SAN JOSE, Calif. - VLSI Research Inc. has slightly lowered its chip forecast for 2010, but raised it for 2011.
Translation for fab tool industry: Vendors will continue to party this year amid strong Q3 results, but the fun and games may be over in 2011.
In the new forecast from VLSI, the research firm projects that the IC market will jump by 32 percent in 2010 and will grow by 8 percent in 2011. In the previous forecast, the firm projected that the IC market would grow 33.7 percent in 2010 and 6.6 percent in 2011.
Its semiconductor equipment forecast remains constant. The fab tool market is projected to grow 103 percent in 2010 and 10.6 percent in 2011, according to the firm.
In other words, the market is expected to cool next year. In the meantime, there are warning signs. ''Chipmakers are still expanding at a fast clip but they’re becoming increasingly cautious as we approach the Christmas Blackhole,'' according to VLSI Research. ''Memory orders, in particular, have decelerated considerably in the last few months due to weakening DRAM fundamentals. DRAM supply is increasing at the time demand is slowing, resulting in oversupply. Consequently, ASPs are falling at a much greater rate than costs. This will impact the profitability of DRAM suppliers and their ability to expand.''
Still, the results among fab tool makers were strong. Lam Research Corp. announced financial results for the quarter ended Sept. 26, 2010. Revenue for the period was $805.9 million and net income was $193.7 million, or $1.55 per diluted share, compared to revenue of $695.3 million and net income of $140.0 million, or $1.10 per diluted share, for the June 2010 quarter.
Shipments for the September 2010 quarter were $808 million compared to $694 million during the June 2010 quarter.
Lam beat Wall Street's estimates.
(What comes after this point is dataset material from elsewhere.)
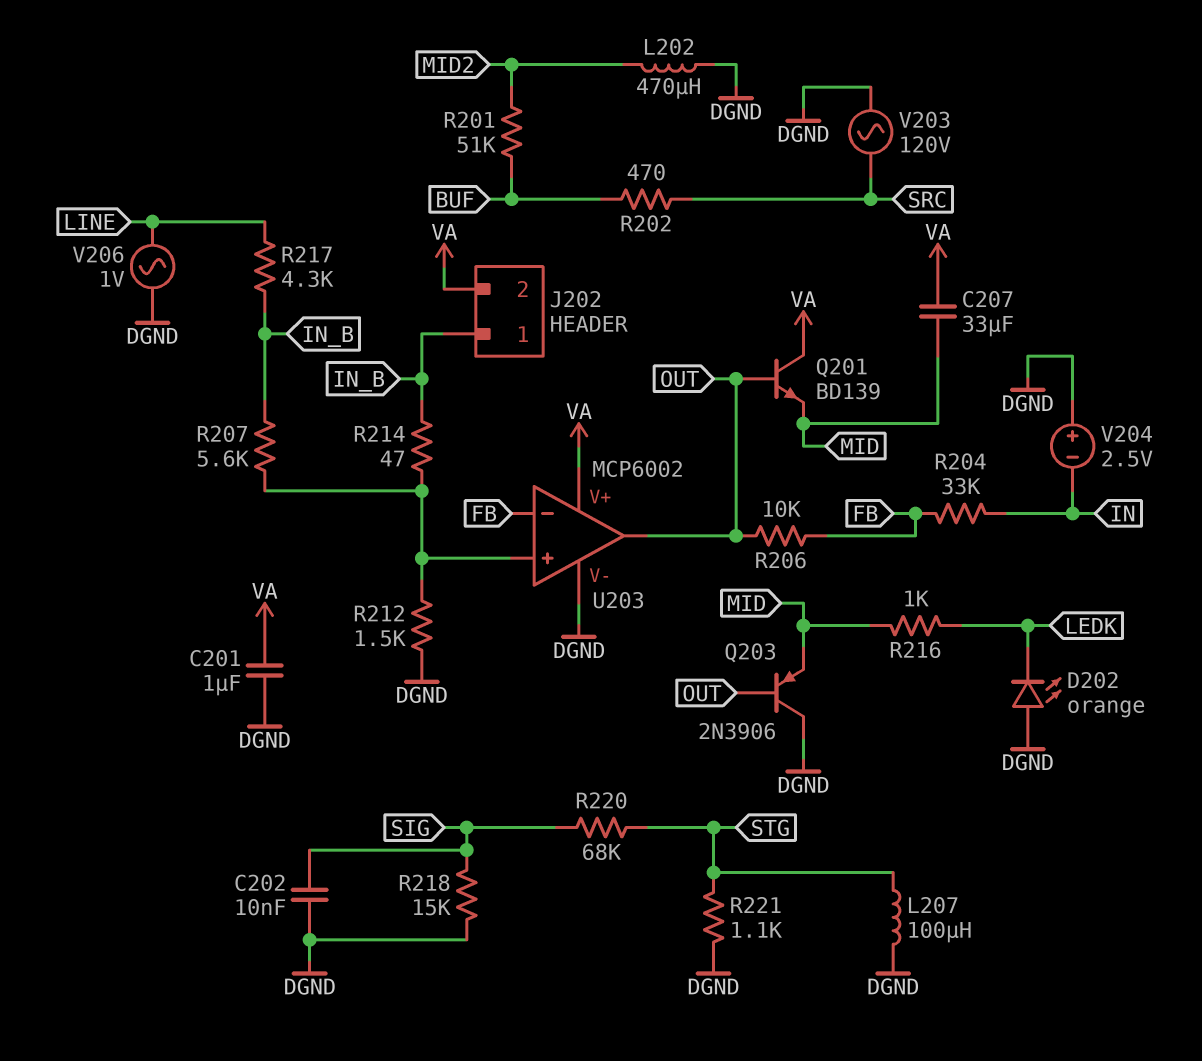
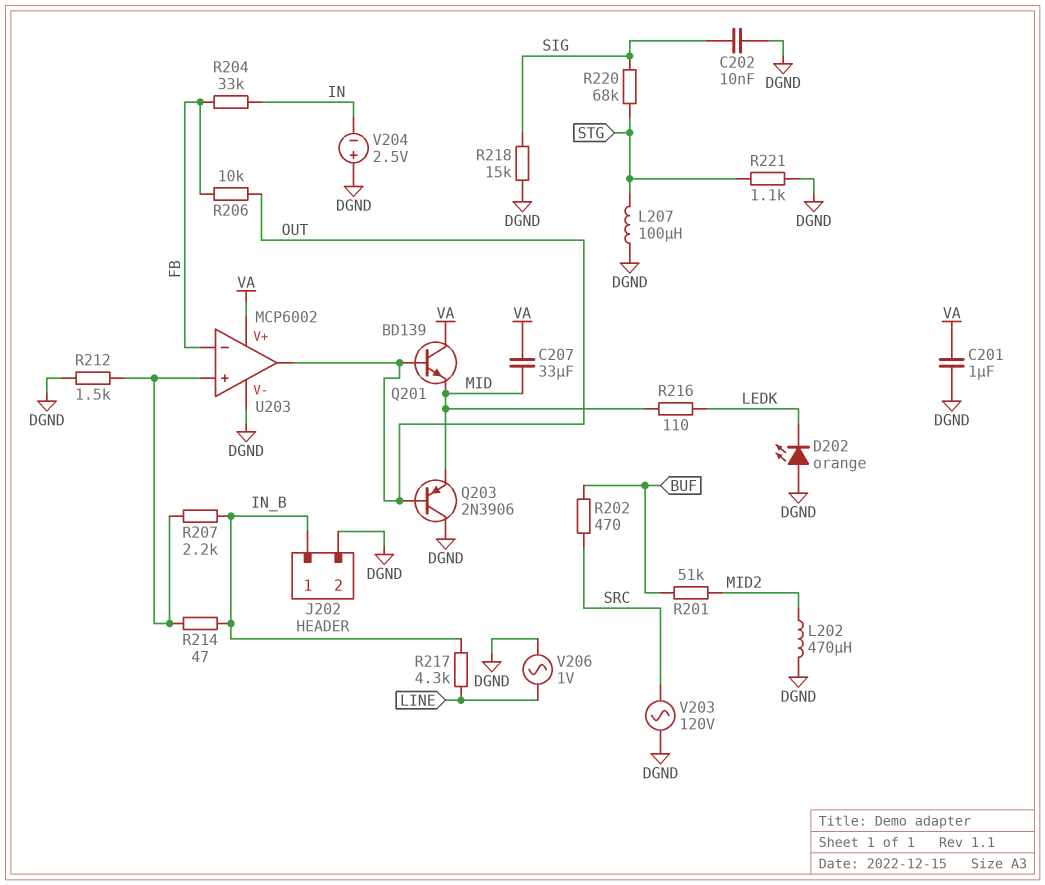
J202 pin 2: VA -> DGND
R207: 5.6k (IN_B, U203/in+) -> 2.2k (IN_B, U203/in+)
R216: 1k (LEDK, MID) -> 110 (LEDK, MID)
It was supposed to earn $1.37 on sales of $794.41 million.
Struggling Mattson Technology Inc. announced results for the third quarter ended Sept. 26, 2010. Net sales for the third quarter were $39.8 million, compared with $32.1 million in the second quarter. Net loss for the third quarter was $6.4 million, or $0.13 loss per share, compared with a net loss of $8.4 million, or $0.17 loss per share, for the second quarter.
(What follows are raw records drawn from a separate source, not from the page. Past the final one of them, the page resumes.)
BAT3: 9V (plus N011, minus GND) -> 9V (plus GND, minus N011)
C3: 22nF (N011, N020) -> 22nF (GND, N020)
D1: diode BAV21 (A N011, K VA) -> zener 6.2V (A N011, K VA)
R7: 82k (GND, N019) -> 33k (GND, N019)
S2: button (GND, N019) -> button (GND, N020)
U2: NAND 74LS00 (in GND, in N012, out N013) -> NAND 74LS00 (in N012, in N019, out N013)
Subsystems vendor MKS Instruments Inc. said sales and were $221.3 million in the quarter, up from $220.6 million in the second quarter of 2010, and an increase of 117 percent from $102.0 million in the third quarter of 2009. GAAP net income was $38.6 million, or $0.76 per diluted share, compared to net income of $38.8 million, or $0.76 per diluted shared in the second quarter of 2010, and a net loss of $4.0 million, or minus $0.08 per basic share in the third quarter of 2009.
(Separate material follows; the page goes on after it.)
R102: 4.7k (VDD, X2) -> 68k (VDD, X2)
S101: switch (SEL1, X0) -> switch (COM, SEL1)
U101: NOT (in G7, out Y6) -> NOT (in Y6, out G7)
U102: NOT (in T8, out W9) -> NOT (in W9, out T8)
MKS said that its fourth quarter sales may range from $215 to $230 million.
Another vendor, FSI International Inc., reported financial results for the fiscal 2010 fourth quarter and the fiscal year ended Aug. 28, 2010. Sales for the fiscal 2010 fourth quarter increased 103 percent to $28.8 million, as compared to $14.2 million for the same period of fiscal 2009. The company’s net income for the fourth quarter of fiscal 2010 was $6.6 million, or $0.17 per share, as compared to a net loss of $73,000, or $0.00 per share, in the fourth quarter of fiscal 2009.
''We are downgrading FSI to a 'Hold' after the company reported decent F4Q10 results but provided disappointing F1H11 guidance,'' said Edwin Mok, an analyst with Needham & Co. LLC, in a report. ''We are concerned that a slowdown of its core Zeta product sales will be faster than the revenue ramp of the single-wafer Orion tool, resulting in additional pockets of revenue weakness in the coming quarters. While we remain positive on FSI's ViPR technology and the potential of its single-wafer product, we recommend investors wait for more qualification confirmations and additional wins before getting back into the name.''
CyberOptics Corp. reported operating results for the third quarter of 2010 ended Sept. 30. Consolidated sales totaled $14.145 million, up 65 percent from $8.550 million in the third quarter of 2009. Net income came to $948,000 or $0.14 per diluted share, compared to the net loss of $841,000 or minus $0.12 per diluted share in the year-earlier period.